[Start of Attachment]

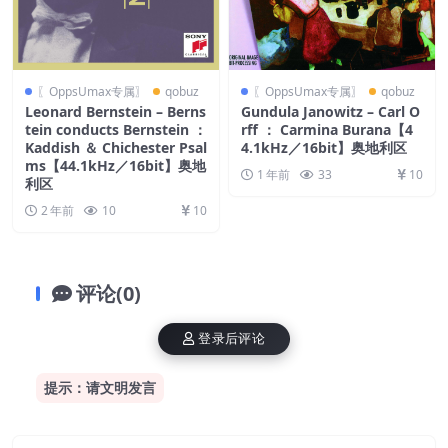
〖OppsUmax专属〗
qobuz
〖OppsUmax专属〗
qobuz
Leonard Bernstein – Berns
Gundula Janowitz – Carl O
tein conducts Bernstein ：
rff ： Carmina Burana【4
Kaddish ＆ Chichester Psal
4.1kHz／16bit】奥地利区
ms【44.1kHz／16bit】奥地
1 年前
33
10
利区
2 年前
10
10
评论(0)
登录后评论
提示：请文明发言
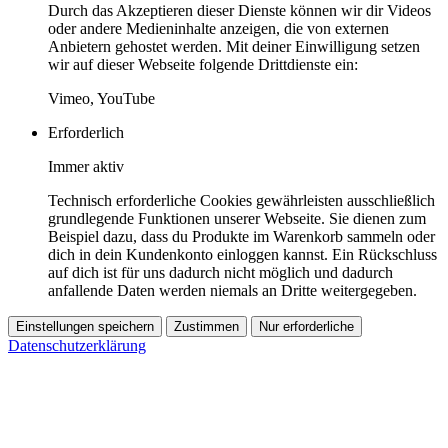
Durch das Akzeptieren dieser Dienste können wir dir Videos
oder andere Medieninhalte anzeigen, die von externen
Anbietern gehostet werden. Mit deiner Einwilligung setzen
wir auf dieser Webseite folgende Drittdienste ein:
Vimeo, YouTube
Erforderlich
Immer aktiv
Technisch erforderliche Cookies gewährleisten ausschließlich
grundlegende Funktionen unserer Webseite. Sie dienen zum
Beispiel dazu, dass du Produkte im Warenkorb sammeln oder
dich in dein Kundenkonto einloggen kannst. Ein Rückschluss
auf dich ist für uns dadurch nicht möglich und dadurch
anfallende Daten werden niemals an Dritte weitergegeben.
Einstellungen speichern
Zustimmen
Nur erforderliche
Datenschutzerklärung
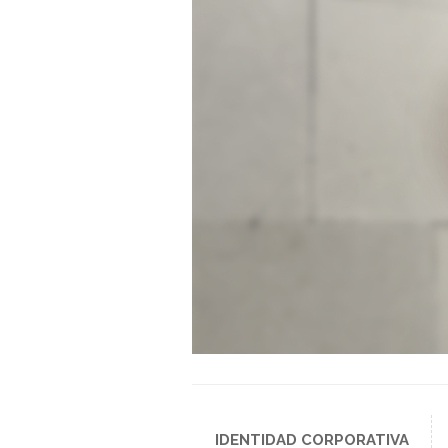
IDENTIDAD CORPORATIVA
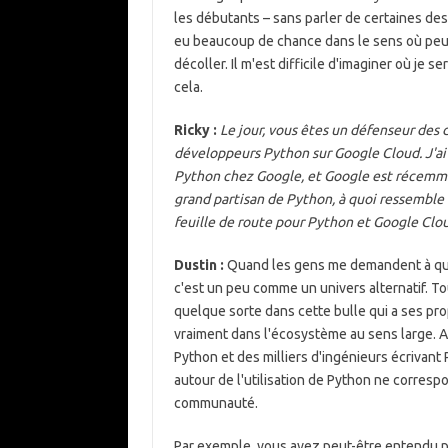
les débutants – sans parler de certaines des
eu beaucoup de chance dans le sens où peu
décoller. Il m'est difficile d'imaginer où je
cela.
Ricky :
Le jour, vous êtes un défenseur des 
développeurs Python sur Google Cloud. J'ai dé
Python chez Google, et Google est récemme
grand partisan de Python, à quoi ressemble 
feuille de route pour Python et Google Cloud
Dustin :
Quand les gens me demandent à quo
c'est un peu comme un univers alternatif. Tout
quelque sorte dans cette bulle qui a ses pro
vraiment dans l'écosystème au sens large. Ai
Python et des milliers d'ingénieurs écrivant
autour de l'utilisation de Python ne corres
communauté.
Par exemple, vous avez peut-être entendu p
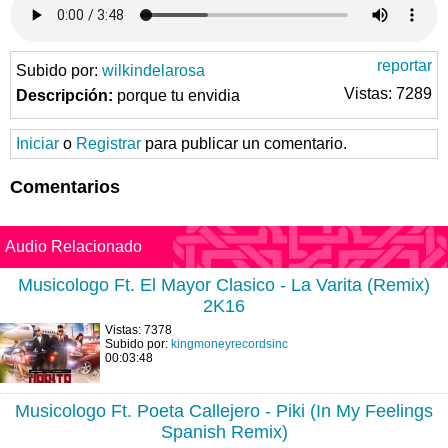
reportar
Subido por:
wilkindelarosa
Vistas: 7289
Descripción:
porque tu envidia
Iniciar
o
Registrar
para publicar un comentario.
Comentarios
Audio Relacionado
Musicologo Ft. El Mayor Clasico - La Varita (Remix)
2K16
Vistas: 7378
Subido por:
kingmoneyrecordsinc
00:03:48
Musicologo Ft. Poeta Callejero - Piki (In My Feelings
Spanish Remix)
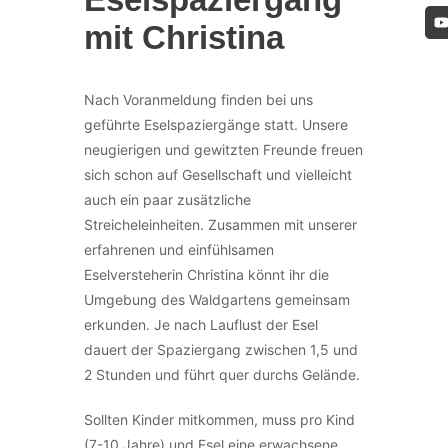
mit Christina
Nach Voranmeldung finden bei uns
geführte Eselspaziergänge statt. Unsere
neugierigen und gewitzten Freunde freuen
sich schon auf Gesellschaft und vielleicht
auch ein paar zusätzliche
Streicheleinheiten. Zusammen mit unserer
erfahrenen und einfühlsamen
Eselversteherin Christina könnt ihr die
Umgebung des Waldgartens gemeinsam
erkunden. Je nach Lauflust der Esel
dauert der Spaziergang zwischen 1,5 und
2 Stunden und führt quer durchs Gelände.
Sollten Kinder mitkommen, muss pro Kind
(7-10 Jahre) und Esel eine erwachsene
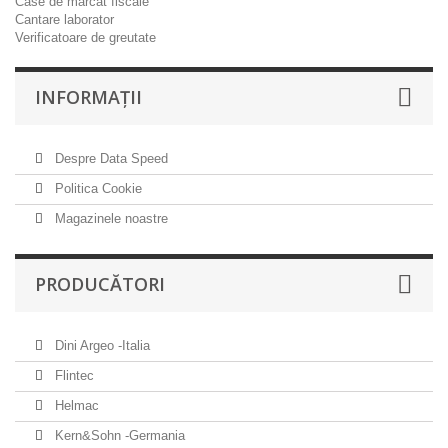
Case de marcat fiscale
Cantare laborator
Verificatoare de greutate
INFORMAŢII
Despre Data Speed
Politica Cookie
Magazinele noastre
PRODUCĂTORI
Dini Argeo -Italia
Flintec
Helmac
Kern&Sohn -Germania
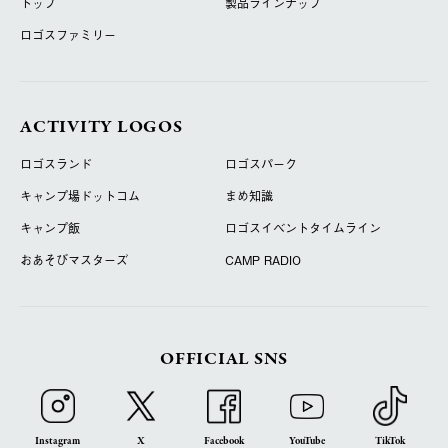
トップ
製品ラインナップ
ロゴスファミリー
ACTIVITY LOGOS
ロゴスランド
ロゴスパーク
キャンプ場ドットコム
まめ知識
キャンプ飯
ロゴスイベントタイムライン
おあそびマスターズ
CAMP RADIO
OFFICIAL SNS
Instagram
X
Facebook
YouTube
TikTok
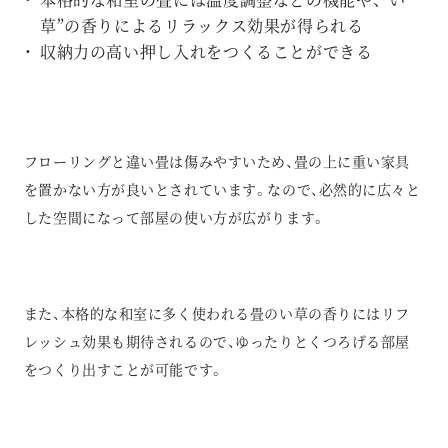
草”の香りによるリラックス効果が得られる
収納力の高い押し入れをつくることができる
フローリングと違い畳は傷みやすいため、畳の上に重い家具
を置かない方が良いとされています。なので、必然的に広々と
した空間になって部屋の使い方が広がります。
また、本格的な和室に多く使われる畳のい草の香りにはリフ
レッシュ効果も期待されるので、ゆったりとくつろげる部屋
をつくり出すことが可能です。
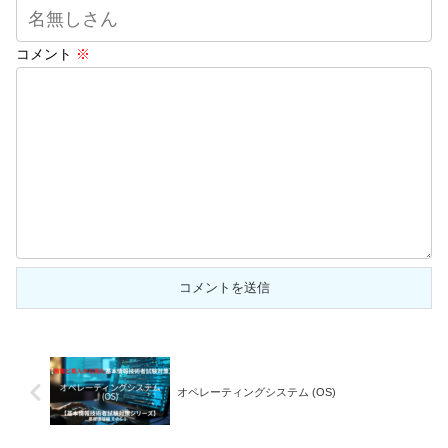
コメント
※
オペレーティングシステム (OS)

[End of Attachment]

• _About this task_
Go through the material above line by line and tally each one holding "Remix"; give the tally and nothing else.

• _Answer section_
2